*** Begin section ***
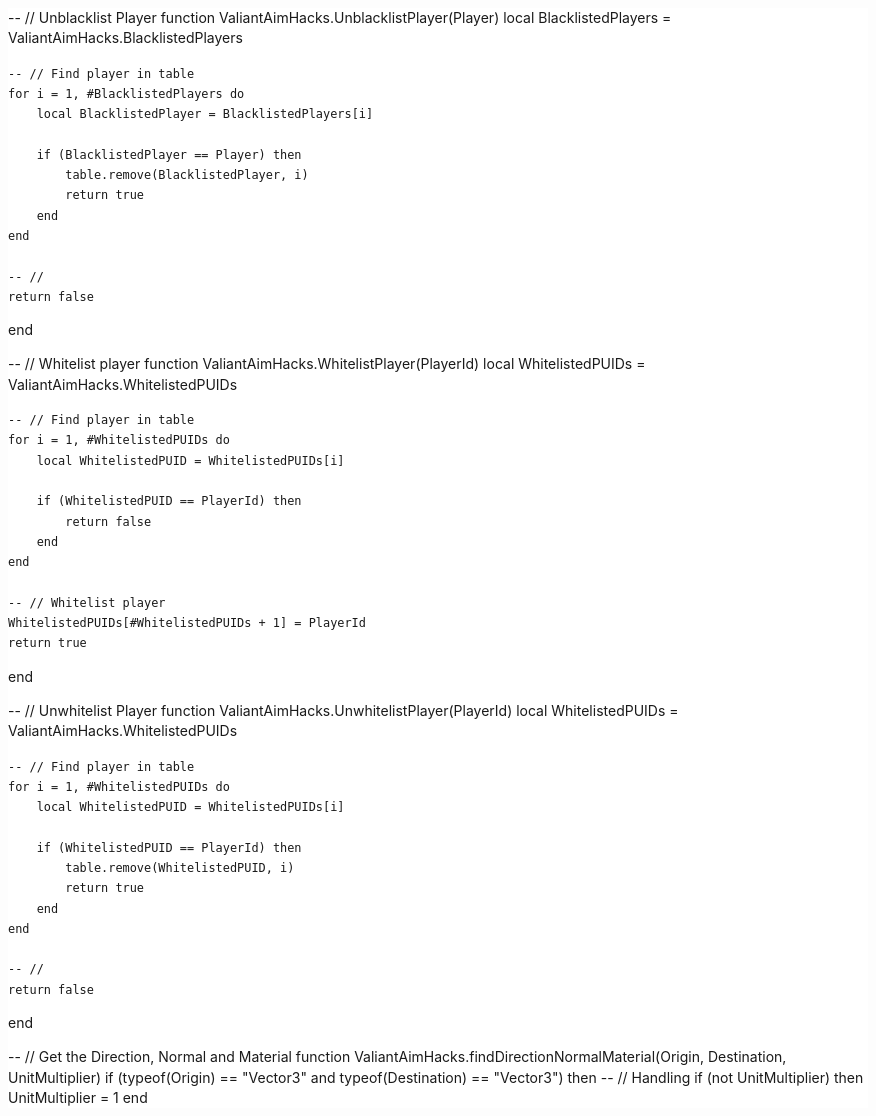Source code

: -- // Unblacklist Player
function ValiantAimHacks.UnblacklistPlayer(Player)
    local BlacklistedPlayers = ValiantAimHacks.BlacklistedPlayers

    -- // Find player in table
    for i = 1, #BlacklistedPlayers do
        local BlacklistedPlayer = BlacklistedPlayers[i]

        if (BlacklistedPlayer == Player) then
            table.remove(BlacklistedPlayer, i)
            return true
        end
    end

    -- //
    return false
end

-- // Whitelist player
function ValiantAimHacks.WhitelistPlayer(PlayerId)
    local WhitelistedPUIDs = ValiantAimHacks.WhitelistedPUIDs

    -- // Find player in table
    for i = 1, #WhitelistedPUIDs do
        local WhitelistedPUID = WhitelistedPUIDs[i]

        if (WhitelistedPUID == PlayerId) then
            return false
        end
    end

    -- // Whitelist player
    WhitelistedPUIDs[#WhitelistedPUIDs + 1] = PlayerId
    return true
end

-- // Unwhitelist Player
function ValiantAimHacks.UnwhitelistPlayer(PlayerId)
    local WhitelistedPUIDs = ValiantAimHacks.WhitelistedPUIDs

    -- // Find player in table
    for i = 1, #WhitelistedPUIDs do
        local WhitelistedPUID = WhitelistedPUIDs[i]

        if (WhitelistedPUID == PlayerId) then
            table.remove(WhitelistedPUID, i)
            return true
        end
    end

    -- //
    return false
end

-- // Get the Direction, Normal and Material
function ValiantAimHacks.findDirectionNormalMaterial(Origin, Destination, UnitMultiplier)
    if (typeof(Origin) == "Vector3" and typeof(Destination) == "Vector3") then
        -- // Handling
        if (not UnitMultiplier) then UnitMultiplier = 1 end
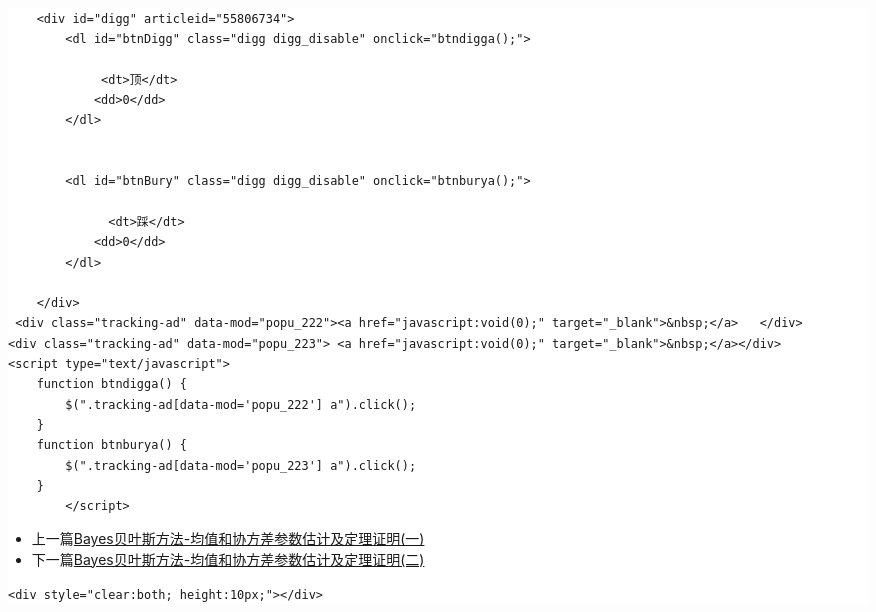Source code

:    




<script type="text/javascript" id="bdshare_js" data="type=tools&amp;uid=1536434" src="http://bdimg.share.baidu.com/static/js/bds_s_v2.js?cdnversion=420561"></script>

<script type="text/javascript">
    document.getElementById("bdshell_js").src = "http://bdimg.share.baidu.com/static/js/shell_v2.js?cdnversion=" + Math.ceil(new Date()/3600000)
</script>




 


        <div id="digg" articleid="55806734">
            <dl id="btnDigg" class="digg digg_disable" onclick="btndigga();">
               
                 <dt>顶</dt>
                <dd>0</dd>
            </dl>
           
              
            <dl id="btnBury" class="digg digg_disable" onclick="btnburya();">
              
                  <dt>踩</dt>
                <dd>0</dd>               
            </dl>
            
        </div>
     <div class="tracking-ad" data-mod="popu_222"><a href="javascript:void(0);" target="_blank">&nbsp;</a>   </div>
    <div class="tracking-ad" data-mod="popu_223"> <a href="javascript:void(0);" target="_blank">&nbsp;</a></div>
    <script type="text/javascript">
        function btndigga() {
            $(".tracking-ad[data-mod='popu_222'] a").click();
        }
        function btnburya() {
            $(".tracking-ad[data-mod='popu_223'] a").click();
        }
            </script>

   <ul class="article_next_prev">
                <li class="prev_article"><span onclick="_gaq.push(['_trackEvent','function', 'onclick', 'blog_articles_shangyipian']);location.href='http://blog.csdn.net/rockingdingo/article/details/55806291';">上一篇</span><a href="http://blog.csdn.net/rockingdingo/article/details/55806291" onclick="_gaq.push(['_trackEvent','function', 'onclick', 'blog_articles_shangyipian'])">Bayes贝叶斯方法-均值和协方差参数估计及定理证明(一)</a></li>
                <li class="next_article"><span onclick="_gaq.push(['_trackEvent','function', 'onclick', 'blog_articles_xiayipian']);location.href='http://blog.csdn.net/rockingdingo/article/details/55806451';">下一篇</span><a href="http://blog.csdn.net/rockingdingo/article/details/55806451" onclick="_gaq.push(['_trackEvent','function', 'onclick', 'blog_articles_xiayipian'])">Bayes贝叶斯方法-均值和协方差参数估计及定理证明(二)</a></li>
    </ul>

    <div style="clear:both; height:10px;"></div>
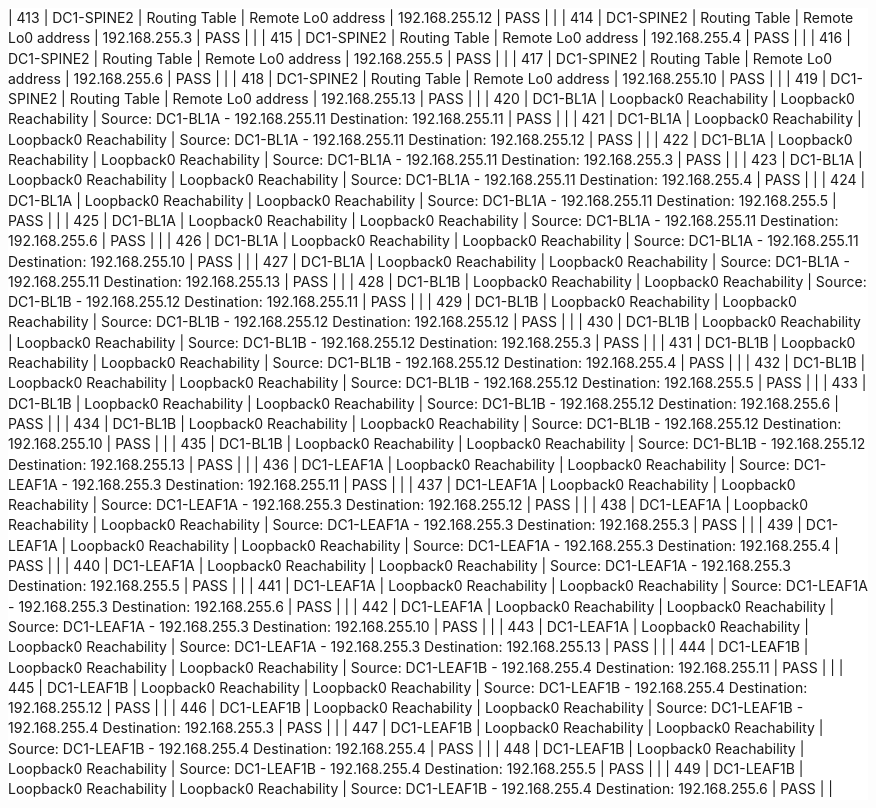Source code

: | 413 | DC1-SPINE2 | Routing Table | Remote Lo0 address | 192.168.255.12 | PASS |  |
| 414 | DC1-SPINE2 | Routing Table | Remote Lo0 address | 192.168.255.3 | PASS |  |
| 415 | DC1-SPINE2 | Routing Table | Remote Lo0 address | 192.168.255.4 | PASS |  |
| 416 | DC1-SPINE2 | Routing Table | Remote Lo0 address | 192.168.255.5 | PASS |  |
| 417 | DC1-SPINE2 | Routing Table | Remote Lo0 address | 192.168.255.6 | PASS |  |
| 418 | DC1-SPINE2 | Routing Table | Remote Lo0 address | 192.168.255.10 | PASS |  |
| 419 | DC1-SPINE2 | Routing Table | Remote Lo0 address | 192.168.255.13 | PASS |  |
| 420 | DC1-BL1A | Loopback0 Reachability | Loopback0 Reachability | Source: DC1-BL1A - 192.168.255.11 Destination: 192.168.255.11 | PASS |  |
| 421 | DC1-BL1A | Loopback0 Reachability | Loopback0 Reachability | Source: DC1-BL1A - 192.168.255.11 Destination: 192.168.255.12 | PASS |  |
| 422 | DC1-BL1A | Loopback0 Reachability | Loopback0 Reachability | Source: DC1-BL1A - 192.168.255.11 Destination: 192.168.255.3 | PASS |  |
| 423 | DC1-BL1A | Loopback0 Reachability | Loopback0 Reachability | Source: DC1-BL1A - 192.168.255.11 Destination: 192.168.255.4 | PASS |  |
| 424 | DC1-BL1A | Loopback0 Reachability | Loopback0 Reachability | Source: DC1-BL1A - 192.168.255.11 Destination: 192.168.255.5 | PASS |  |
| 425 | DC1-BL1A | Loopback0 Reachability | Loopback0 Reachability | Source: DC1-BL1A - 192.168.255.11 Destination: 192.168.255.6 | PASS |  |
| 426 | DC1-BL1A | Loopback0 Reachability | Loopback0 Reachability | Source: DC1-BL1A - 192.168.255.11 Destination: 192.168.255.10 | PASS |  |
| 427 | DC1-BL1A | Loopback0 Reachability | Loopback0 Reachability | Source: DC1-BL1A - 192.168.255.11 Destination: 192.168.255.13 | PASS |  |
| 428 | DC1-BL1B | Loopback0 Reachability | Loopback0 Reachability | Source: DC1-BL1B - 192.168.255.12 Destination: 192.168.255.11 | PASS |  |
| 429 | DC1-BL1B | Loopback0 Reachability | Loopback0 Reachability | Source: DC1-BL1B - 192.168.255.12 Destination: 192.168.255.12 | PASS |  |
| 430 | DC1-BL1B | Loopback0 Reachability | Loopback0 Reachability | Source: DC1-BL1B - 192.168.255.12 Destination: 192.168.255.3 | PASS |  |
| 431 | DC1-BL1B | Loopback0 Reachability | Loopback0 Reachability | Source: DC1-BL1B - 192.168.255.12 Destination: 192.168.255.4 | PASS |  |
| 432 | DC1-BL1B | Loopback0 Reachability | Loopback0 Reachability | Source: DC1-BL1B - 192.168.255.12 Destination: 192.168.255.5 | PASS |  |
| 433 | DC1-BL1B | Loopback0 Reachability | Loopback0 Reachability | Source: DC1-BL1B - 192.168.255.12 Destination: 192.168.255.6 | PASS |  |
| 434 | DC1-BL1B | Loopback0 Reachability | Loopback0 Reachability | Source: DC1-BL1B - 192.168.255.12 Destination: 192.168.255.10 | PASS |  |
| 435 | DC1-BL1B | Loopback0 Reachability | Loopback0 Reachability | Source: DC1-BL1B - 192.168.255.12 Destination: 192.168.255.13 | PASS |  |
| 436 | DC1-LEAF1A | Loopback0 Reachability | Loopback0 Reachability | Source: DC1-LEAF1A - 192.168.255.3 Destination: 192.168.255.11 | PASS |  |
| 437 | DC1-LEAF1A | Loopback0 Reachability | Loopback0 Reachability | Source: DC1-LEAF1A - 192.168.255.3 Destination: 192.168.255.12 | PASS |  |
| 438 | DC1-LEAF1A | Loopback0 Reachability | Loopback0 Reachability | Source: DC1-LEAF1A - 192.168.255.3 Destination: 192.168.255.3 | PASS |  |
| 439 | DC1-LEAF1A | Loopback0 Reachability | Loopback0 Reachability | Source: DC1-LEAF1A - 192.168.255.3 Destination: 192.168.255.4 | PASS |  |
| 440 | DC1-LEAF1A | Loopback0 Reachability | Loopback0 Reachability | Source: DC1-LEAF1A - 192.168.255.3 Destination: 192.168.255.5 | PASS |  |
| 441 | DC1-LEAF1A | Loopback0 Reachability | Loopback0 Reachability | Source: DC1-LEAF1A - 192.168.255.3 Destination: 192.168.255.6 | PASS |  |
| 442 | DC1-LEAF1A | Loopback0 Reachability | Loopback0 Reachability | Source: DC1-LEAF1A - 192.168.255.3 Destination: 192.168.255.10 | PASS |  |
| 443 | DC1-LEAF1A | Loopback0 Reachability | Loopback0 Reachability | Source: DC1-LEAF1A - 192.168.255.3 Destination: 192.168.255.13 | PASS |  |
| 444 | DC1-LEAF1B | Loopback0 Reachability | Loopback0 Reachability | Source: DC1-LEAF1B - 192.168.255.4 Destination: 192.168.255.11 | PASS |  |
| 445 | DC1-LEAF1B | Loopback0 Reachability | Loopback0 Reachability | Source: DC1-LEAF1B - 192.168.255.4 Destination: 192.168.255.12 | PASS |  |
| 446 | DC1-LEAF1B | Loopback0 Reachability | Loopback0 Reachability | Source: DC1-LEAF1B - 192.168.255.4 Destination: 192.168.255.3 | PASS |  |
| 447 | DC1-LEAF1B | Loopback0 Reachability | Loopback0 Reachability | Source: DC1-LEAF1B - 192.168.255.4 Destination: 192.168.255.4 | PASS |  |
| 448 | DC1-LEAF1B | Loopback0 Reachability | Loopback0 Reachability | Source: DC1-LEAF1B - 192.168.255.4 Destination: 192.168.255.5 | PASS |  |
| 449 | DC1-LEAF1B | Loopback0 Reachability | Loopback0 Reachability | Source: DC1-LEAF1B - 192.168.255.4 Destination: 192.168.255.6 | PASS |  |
*** End section ***
■ Task item:
Counting case-sensitively, how many lines in the entries above contain the string "btnburya"? Reply with the number alone.

■ Output:
2